Exercise goal:
Please pick out and copy every line of the items below that contains "isolated" as a separate word; matches must have the same case.
====== Records supplied ======
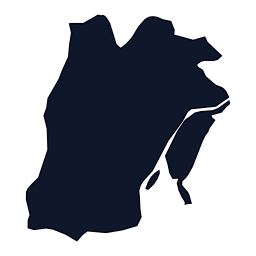 the District of Lisboa
{"feature_id": "PRT-746", "entity_name": "Lisboa", "entity_type": "District", "adm_level": 1, "iso_a3": "PRT", "parent_name": "Portugal", "parent_adm1": "", "projection": "robinson", "projection_center": [-9.064, 38.994], "detail": "fine", "context": "isolated", "style": "filled", "palette": "ink", "viewbox_px": 256, "rotation_deg": 0, "n_neighbors": 0, "source": "natural_earth", "source_scale": "10m", "svg_char_len": 1707}
<svg xmlns="http://www.w3.org/2000/svg" viewBox="0 0 256 256"><path d="M228.4,97.1L215.7,106.0L191.0,108.6L187.3,111.6L181.8,121.6L167.9,140.5L152.1,170.6L143.3,180.3L140.3,184.9L138.5,190.7L139.2,197.3L139.7,208.8L140.9,217.1L136.8,225.4L122.2,229.7L106.0,232.4L87.3,230.7L82.1,234.6L76.9,240.6L65.8,234.0L53.1,228.9L46.1,227.8L34.0,229.4L28.3,227.7L28.4,220.6L30.3,214.7L26.6,199.6L26.7,192.1L28.2,188.8L31.7,184.8L38.7,177.9L48.1,149.7L47.4,128.7L44.2,115.5L47.0,107.8L48.2,98.4L59.3,79.1L62.9,69.7L68.7,57.1L69.9,43.9L71.7,32.8L69.7,23.9L72.4,23.7L83.4,23.7L95.4,16.9L97.8,15.4L101.5,16.0L102.9,15.6L105.0,16.7L107.1,19.5L109.5,23.5L116.0,44.6L120.6,48.7L126.6,44.1L132.3,37.7L138.9,26.8L145.0,19.9L147.8,18.1L149.8,17.2L153.1,16.9L157.2,17.5L162.6,19.9L170.6,21.6L174.0,29.9L173.5,35.1L193.2,40.5L204.7,37.2L207.0,42.3L221.3,55.8L217.3,59.3L212.8,60.4L204.3,60.1L200.9,61.1L196.7,63.9L196.7,66.1L198.1,67.8L200.4,69.0L202.4,70.4L204.5,74.9L205.8,77.1L214.2,84.3L216.0,85.5L221.8,87.8L223.7,89.2L224.9,90.6L226.1,92.3L228.4,97.1ZM185.4,204.0L185.4,201.8L182.5,197.2L179.2,190.3L177.5,183.1L179.5,177.8L172.9,178.2L169.9,172.6L168.2,164.2L165.7,156.0L177.8,131.4L185.2,120.5L195.1,113.2L200.8,111.8L213.1,110.8L218.5,108.6L228.8,101.2L229.4,103.1L228.7,104.4L227.0,105.4L221.2,112.0L210.6,114.9L211.5,117.9L214.5,120.2L208.9,128.1L207.6,131.7L204.9,135.2L202.0,141.2L192.1,166.6L187.8,174.3L185.8,177.0L181.6,181.2L181.5,185.5L186.6,191.4L187.7,192.9L188.8,195.3L191.0,203.2L188.6,203.1L185.4,204.0ZM157.2,171.9L158.9,170.9L159.1,173.1L157.1,178.3L153.4,184.0L148.0,189.1L146.2,188.5L148.5,182.4L151.4,177.3L154.6,174.0L156.4,172.5L157.2,171.9Z" fill="#0f172a" stroke="#020617" stroke-width="1.5"/></svg>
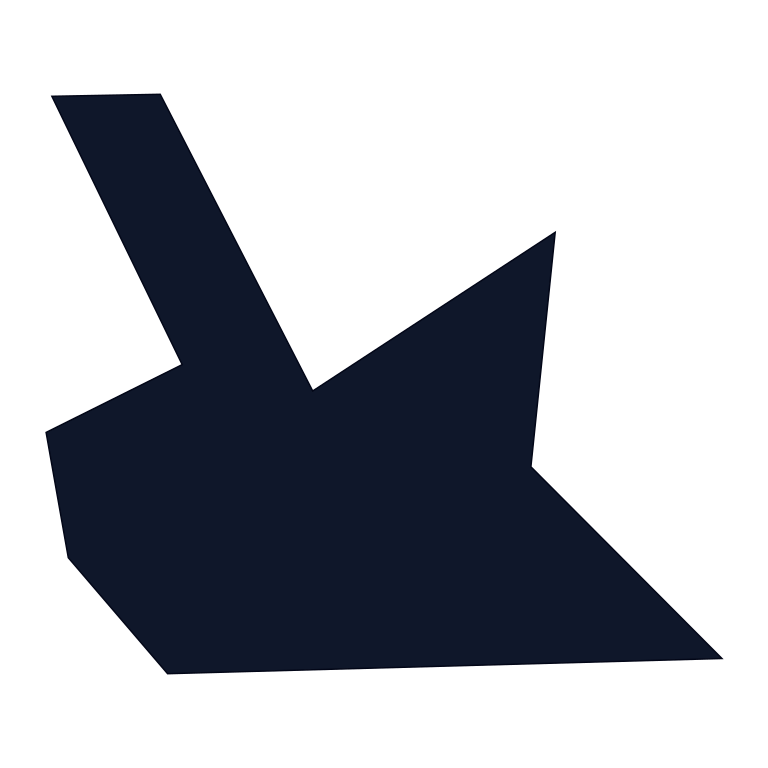 outline of Williamsburg, Virginia, United States of America
{"feature_id": "52423323B40435366156553", "entity_name": "Williamsburg", "entity_type": "district", "adm_level": 2, "iso_a3": "USA", "parent_name": "United States of America", "parent_adm1": "Virginia", "projection": "robinson", "projection_center": [-76.709, 37.278], "detail": "fine", "context": "isolated", "style": "filled", "palette": "ink", "viewbox_px": 768, "rotation_deg": 0, "n_neighbors": 0, "source": "geoboundaries", "source_scale": "gbopen_adm2", "svg_char_len": 259}
<svg xmlns="http://www.w3.org/2000/svg" viewBox="0 0 768 768"><path d="M721.9,658.5L530.9,466.8L555.2,232.3L312.7,391.0L160.2,94.3L51.9,96.3L182.2,364.6L46.1,432.4L68.3,557.7L167.6,673.7L721.9,658.5Z" fill="#0f172a" stroke="#020617" stroke-width="1.5"/></svg>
======
Full response:
{"feature_id": "PRT-746", "entity_name": "Lisboa", "entity_type": "District", "adm_level": 1, "iso_a3": "PRT", "parent_name": "Portugal", "parent_adm1": "", "projection": "robinson", "projection_center": [-9.064, 38.994], "detail": "fine", "context": "isolated", "style": "filled", "palette": "ink", "viewbox_px": 256, "rotation_deg": 0, "n_neighbors": 0, "source": "natural_earth", "source_scale": "10m", "svg_char_len": 1707}
{"feature_id": "52423323B40435366156553", "entity_name": "Williamsburg", "entity_type": "district", "adm_level": 2, "iso_a3": "USA", "parent_name": "United States of America", "parent_adm1": "Virginia", "projection": "robinson", "projection_center": [-76.709, 37.278], "detail": "fine", "context": "isolated", "style": "filled", "palette": "ink", "viewbox_px": 768, "rotation_deg": 0, "n_neighbors": 0, "source": "geoboundaries", "source_scale": "gbopen_adm2", "svg_char_len": 259}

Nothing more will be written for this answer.